(What to do): From the records below, please return each line that holds the word "performance".

━━━ Dataset ━━━

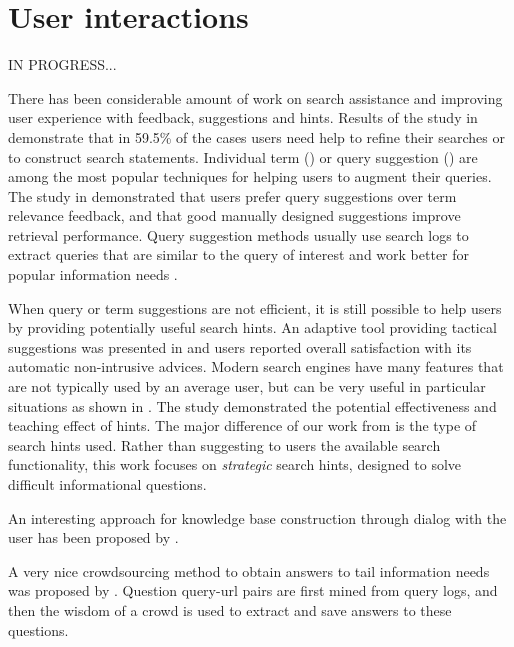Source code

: \section{User interactions}

IN PROGRESS...


There has been considerable amount of work on search assistance and improving user experience with feedback, suggestions and hints.
Results of the study in \cite{xie2009understanding} demonstrate that in 59.5\% of the cases users need help to refine their searches or to construct search statements.
Individual term (\cite{ruthven2003survey}) or query suggestion (\cite{Bhatia:2011:QSA:2009916.2010023, Cao:2008:CQS:1401890.1401995,Jones:2006:GQS:1135777.1135835}) are among the most popular techniques for helping users to augment their queries.
The study in \cite{Kelly:2009:CQT:1571941.1572006} demonstrated that users prefer query suggestions over term relevance feedback, and that good manually designed suggestions improve retrieval performance.
Query suggestion methods usually use search logs to extract queries that are similar to the query of interest and work better for popular information needs \cite{Bhatia:2011:QSA:2009916.2010023}.

When query or term suggestions are not efficient, it is still possible to help users by providing potentially useful search hints.
An adaptive tool providing tactical suggestions was presented in \cite{Kriewel2010} and users reported overall satisfaction with its automatic non-intrusive advices.
Modern search engines have many features that are not typically used by an average user, but can be very useful in particular situations as shown in \cite{Moraveji:2011:MIU:2009916.2009966}. The study demonstrated the potential effectiveness and teaching effect of hints.
The major difference of our work from \cite{Moraveji:2011:MIU:2009916.2009966} is the type of search hints used.
Rather than suggesting to users the available search functionality, this work focuses on {\em strategic} search hints, designed to solve difficult informational questions.


An interesting approach for knowledge base construction through dialog with the user has been proposed by \cite{hixon2015learning}.

A very nice crowdsourcing method to obtain answers to tail information needs was proposed by \cite{bernstein2012direct}.
Question query-url pairs are first mined from query logs, and then the wisdom of a crowd is used to extract and save answers to these questions.

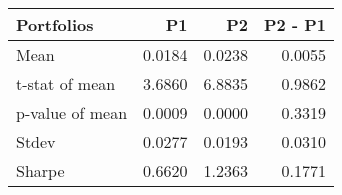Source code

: \begin{tabular}{lrrr}
\toprule
Portfolios & P1 & P2 & P2 - P1 \\
\midrule
Mean & 0.0184 & 0.0238 & 0.0055 \\
t-stat of mean & 3.6860 & 6.8835 & 0.9862 \\
p-value of mean & 0.0009 & 0.0000 & 0.3319 \\
Stdev & 0.0277 & 0.0193 & 0.0310 \\
Sharpe & 0.6620 & 1.2363 & 0.1771 \\
\bottomrule
\end{tabular}
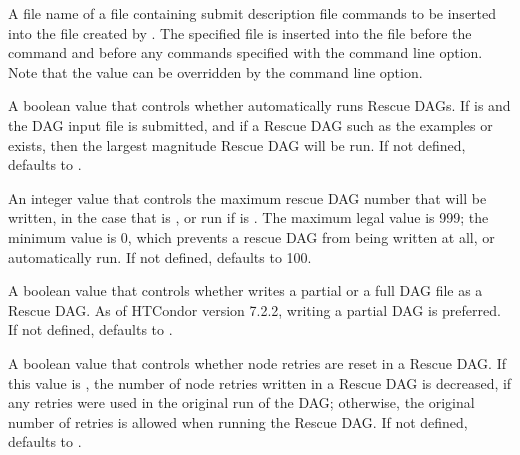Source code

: \begin{description}
\label{param:DAGManInsertSubFile}
\item[\Macro{DAGMAN\_INSERT\_SUB\_FILE}]
  A file name of a file containing submit description file commands to be
  inserted into the  file created by .
  The specified file is inserted into the  file before
  the  command and before any commands specified with the
    command line option.
  Note that the  value can be overridden
  by the   command line option.

\label{param:DAGManAutoRescue}
\item[\Macro{DAGMAN\_AUTO\_RESCUE}]
  A boolean value that controls whether  automatically
  runs Rescue DAGs.  If  is 
  and the DAG input file  is submitted,
  and if a Rescue DAG such as the examples  or
   exists, 
  then the largest magnitude Rescue DAG will be run.
  If not defined,  defaults to .

\label{param:DAGManMaxRescueNum}
\item[\Macro{DAGMAN\_MAX\_RESCUE\_NUM}]
  An integer value that controls the maximum rescue DAG
  number that will be written, 
  in the case that  is ,
  or run if  is .
  The maximum legal value is 999; the minimum value is 0,
  which prevents a rescue DAG from being written at all,
  or automatically run.
  If not defined,  defaults to 100.

\label{param:DAGManWritePartialRescue}
\item[\Macro{DAGMAN\_WRITE\_PARTIAL\_RESCUE}]
  A boolean value that controls whether  writes a partial
  or a full DAG file as a Rescue DAG.  
  As of HTCondor version 7.2.2, writing a partial DAG is preferred.
  If not defined,  defaults to
  .

\label{param:DAGManResetRetriesUponRescue}
\item[\Macro{DAGMAN\_RESET\_RETRIES\_UPON\_RESCUE}]
  A boolean value that controls whether node retries are reset in a Rescue
  DAG.  If this value is , the number of node retries written
  in a Rescue DAG is decreased,
  if any retries were used in the original run of the DAG; 
  otherwise, the original number of retries is allowed
  when running the Rescue DAG.
  If not defined,  defaults to
  .


\end{description}
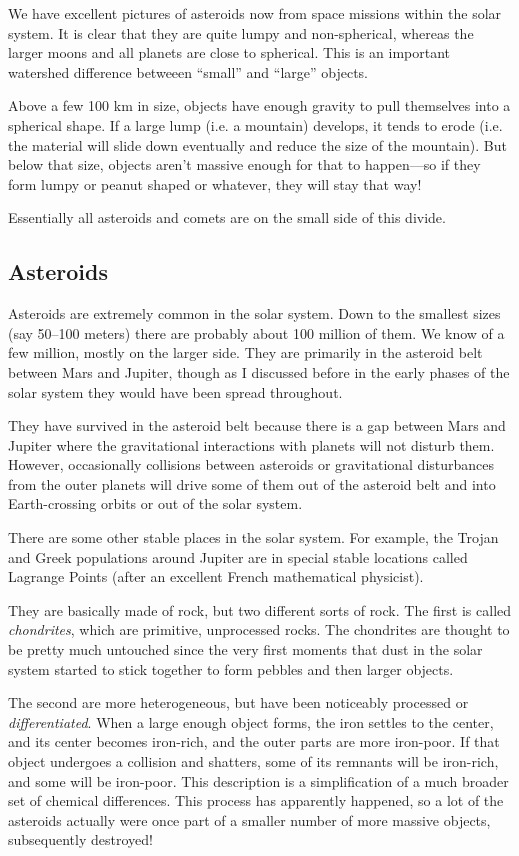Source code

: \documentclass[12pt, preprint]{aastex}
\begin{document}
We have excellent pictures of asteroids now from space missions within
the solar system. It is clear that they are quite lumpy and
non-spherical, whereas the larger moons and all planets are close to
spherical. This is an important watershed difference betweeen
``small'' and ``large'' objects.

Above a few 100 km in size, objects have enough gravity to pull
themselves into a spherical shape. If a large lump (i.e. a mountain)
develops, it tends to erode (i.e. the material will slide down
eventually and reduce the size of the mountain).  But below that size,
objects aren't massive enough for that to happen---so if they form
lumpy or peanut shaped or whatever, they will stay that way!

Essentially all asteroids and comets are on the small side of this
divide. 

\subsection{Asteroids}

Asteroids are extremely common in the solar system. Down to the
smallest sizes (say 50--100 meters) there are probably about 100 million of
them. We know of a few million, mostly on the larger side. They are
primarily in the asteroid belt between Mars and Jupiter, though as I
discussed before in the early phases of the solar system they would
have been spread throughout.

They have survived in the asteroid belt because there is a gap between
Mars and Jupiter where the gravitational interactions with planets
will not disturb them. However, occasionally collisions between
asteroids or gravitational disturbances from the outer planets will
drive some of them out of the asteroid belt and into Earth-crossing
orbits or out of the solar system.

There are some other stable places in the solar system. For example,
the Trojan and Greek populations around Jupiter are in special stable
locations called Lagrange Points (after an excellent French
mathematical physicist).

They are basically made of rock, but two different sorts of rock. The
first is called {\it chondrites}, which are primitive, unprocessed
rocks. The chondrites are thought to be pretty much untouched since
the very first moments that dust in the solar system started to stick
together to form pebbles and then larger objects.

The second are more heterogeneous, but have been noticeably processed
or {\it differentiated}. When a large enough object forms, the iron
settles to the center, and its center becomes iron-rich, and the outer
parts are more iron-poor. If that object undergoes a collision and
shatters, some of its remnants will be iron-rich, and some will be
iron-poor. This description is a simplification of a much broader set
of chemical differences. This process has apparently happened, so a
lot of the asteroids actually were once part of a smaller number of
more massive objects, subsequently destroyed!
\end{document}

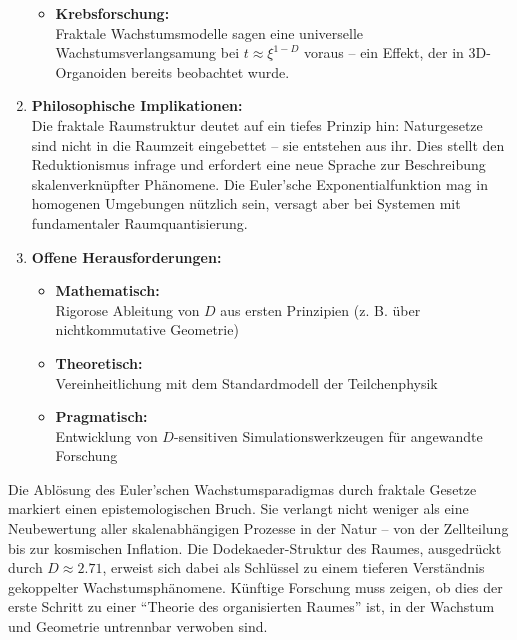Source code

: \begin{enumerate}
\begin{itemize}
        \item \textbf{Krebsforschung:}\\Fraktale Wachstumsmodelle sagen eine universelle Wachstumsverlangsamung bei $t \approx \xi^{1-D}$ voraus – ein Effekt, der in 3D-Organoiden bereits beobachtet wurde.
    \end{itemize}
    \item \textbf{Philosophische Implikationen:}\\Die fraktale Raumstruktur deutet auf ein tiefes Prinzip hin: Naturgesetze sind nicht in die Raumzeit eingebettet – sie entstehen aus ihr. Dies stellt den Reduktionismus infrage und erfordert eine neue Sprache zur Beschreibung skalenverknüpfter Phänomene. Die Euler'sche Exponentialfunktion mag in homogenen Umgebungen nützlich sein, versagt aber bei Systemen mit fundamentaler Raumquantisierung.
    \item \textbf{Offene Herausforderungen:}
    \begin{itemize}
        \item \textbf{Mathematisch:}\\Rigorose Ableitung von $D$ aus ersten Prinzipien (z. B. über nichtkommutative Geometrie)
        \item \textbf{Theoretisch:}\\Vereinheitlichung mit dem Standardmodell der Teilchenphysik
        \item \textbf{Pragmatisch:}\\Entwicklung von $D$-sensitiven Simulationswerkzeugen für angewandte Forschung
    \end{itemize}
\end{enumerate}
Die Ablösung des Euler'schen Wachstumsparadigmas durch fraktale Gesetze markiert einen epistemologischen Bruch. Sie verlangt nicht weniger als eine Neubewertung aller skalenabhängigen
Prozesse in der Natur – von der Zellteilung bis zur kosmischen Inflation. Die Dodekaeder-Struktur des Raumes, ausgedrückt durch $D \approx 2.71$, erweist sich dabei als Schlüssel zu
einem tieferen Verständnis gekoppelter Wachstumsphänomene. Künftige Forschung muss zeigen, ob dies der erste Schritt zu einer \enquote{Theorie des organisierten Raumes} ist, in der
Wachstum und Geometrie untrennbar verwoben sind.
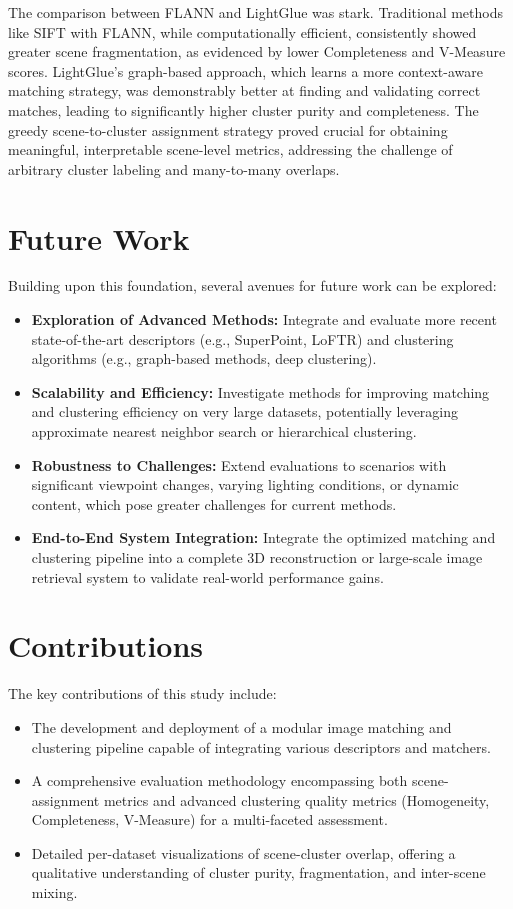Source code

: \documentclass[report.tex]{subfiles}
\begin{document}
The comparison between FLANN and LightGlue was stark. Traditional methods like SIFT with FLANN, while computationally efficient, consistently showed greater scene fragmentation, as evidenced by lower Completeness and V-Measure scores. LightGlue's graph-based approach, which learns a more context-aware matching strategy, was demonstrably better at finding and validating correct matches, leading to significantly higher cluster purity and completeness. The greedy scene-to-cluster assignment strategy proved crucial for obtaining meaningful, interpretable scene-level metrics, addressing the challenge of arbitrary cluster labeling and many-to-many overlaps.

\section{Future Work}
Building upon this foundation, several avenues for future work can be explored:
\begin{itemize}
    \item \textbf{Exploration of Advanced Methods:} Integrate and evaluate more recent state-of-the-art descriptors (e.g., SuperPoint, LoFTR) and clustering algorithms (e.g., graph-based methods, deep clustering).
    \item \textbf{Scalability and Efficiency:} Investigate methods for improving matching and clustering efficiency on very large datasets, potentially leveraging approximate nearest neighbor search or hierarchical clustering.
    \item \textbf{Robustness to Challenges:} Extend evaluations to scenarios with significant viewpoint changes, varying lighting conditions, or dynamic content, which pose greater challenges for current methods.
    \item \textbf{End-to-End System Integration:} Integrate the optimized matching and clustering pipeline into a complete 3D reconstruction or large-scale image retrieval system to validate real-world performance gains.
\end{itemize}

\section{Contributions}
The key contributions of this study include:
\begin{itemize}
    \item The development and deployment of a modular image matching and clustering pipeline capable of integrating various descriptors and matchers.
    \item A comprehensive evaluation methodology encompassing both scene-assignment metrics and advanced clustering quality metrics (Homogeneity, Completeness, V-Measure) for a multi-faceted assessment.
    \item Detailed per-dataset visualizations of scene-cluster overlap, offering a qualitative understanding of cluster purity, fragmentation, and inter-scene mixing.
\end{itemize}
\end{document}
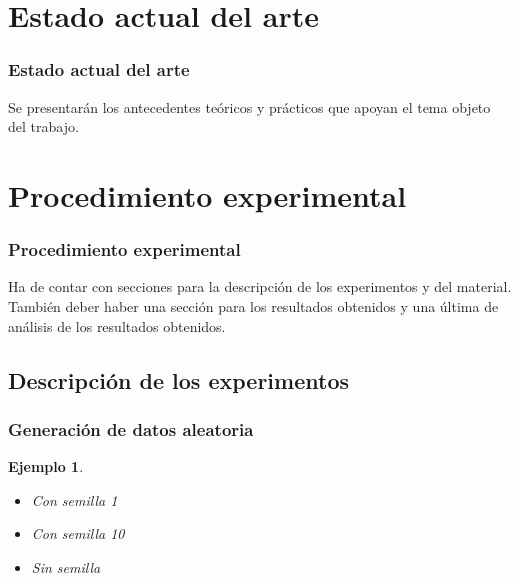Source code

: \documentclass{beamer}
\newtheorem{ejemplo}{Ejemplo}
\begin{document}
\section{Estado actual del arte}

\begin{frame}
\frametitle{Estado actual del arte}

Se presentarán los antecedentes teóricos y prácticos que apoyan el tema objeto
del trabajo.

\end{frame}

\section{Procedimiento experimental}

\begin{frame}
\frametitle{Procedimiento experimental}

Ha de contar con secciones para la descripción de los experimentos y del material.
También deber haber una sección para los resultados obtenidos y una última de
análisis de los resultados obtenidos.

\end{frame}

\subsection{Descripción de los experimentos}

\begin{frame}
\frametitle{Generación de datos aleatoria}

\begin{ejemplo}
  \begin{itemize}
    \item <1-> Con semilla 1 
    \item <2-> Con semilla 10 
    \item <3> Sin semilla 
  \end{itemize}
\end{ejemplo}

\end{frame}
\end{document}

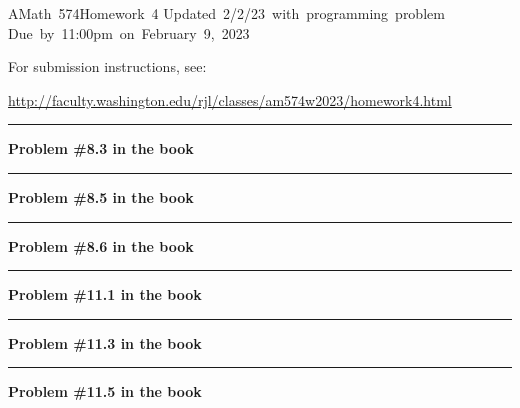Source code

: \documentclass[11pt]{article}
\begin{document}
\hfill\vbox{\hbox{AMath 574}\hbox{Homework 4}
\hbox{Updated 2/2/23 with programming problem}
\hbox{Due by 11:00pm on February 9, 2023}}

For submission instructions, see:

\url{http://faculty.washington.edu/rjl/classes/am574w2023/homework4.html}

\vskip 1cm
\hrule
{\bf Problem \#8.3 in the book}




\vskip 1cm
\hrule
{\bf Problem \#8.5 in the book}



\vskip 1cm
\hrule
{\bf Problem \#8.6 in the book}



\vskip 1cm
\hrule
{\bf Problem \#11.1 in the book}



\vskip 1cm
\hrule
{\bf Problem \#11.3 in the book}



\vskip 1cm
\hrule
{\bf Problem \#11.5 in the book}


\end{document}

━━━

(Result below):
The study in \cite{Kelly:2009:CQT:1571941.1572006} demonstrated that users prefer query suggestions over term relevance feedback, and that good manually designed suggestions improve retrieval performance.
    \item \textbf{End-to-End System Integration:} Integrate the optimized matching and clustering pipeline into a complete 3D reconstruction or large-scale image retrieval system to validate real-world performance gains.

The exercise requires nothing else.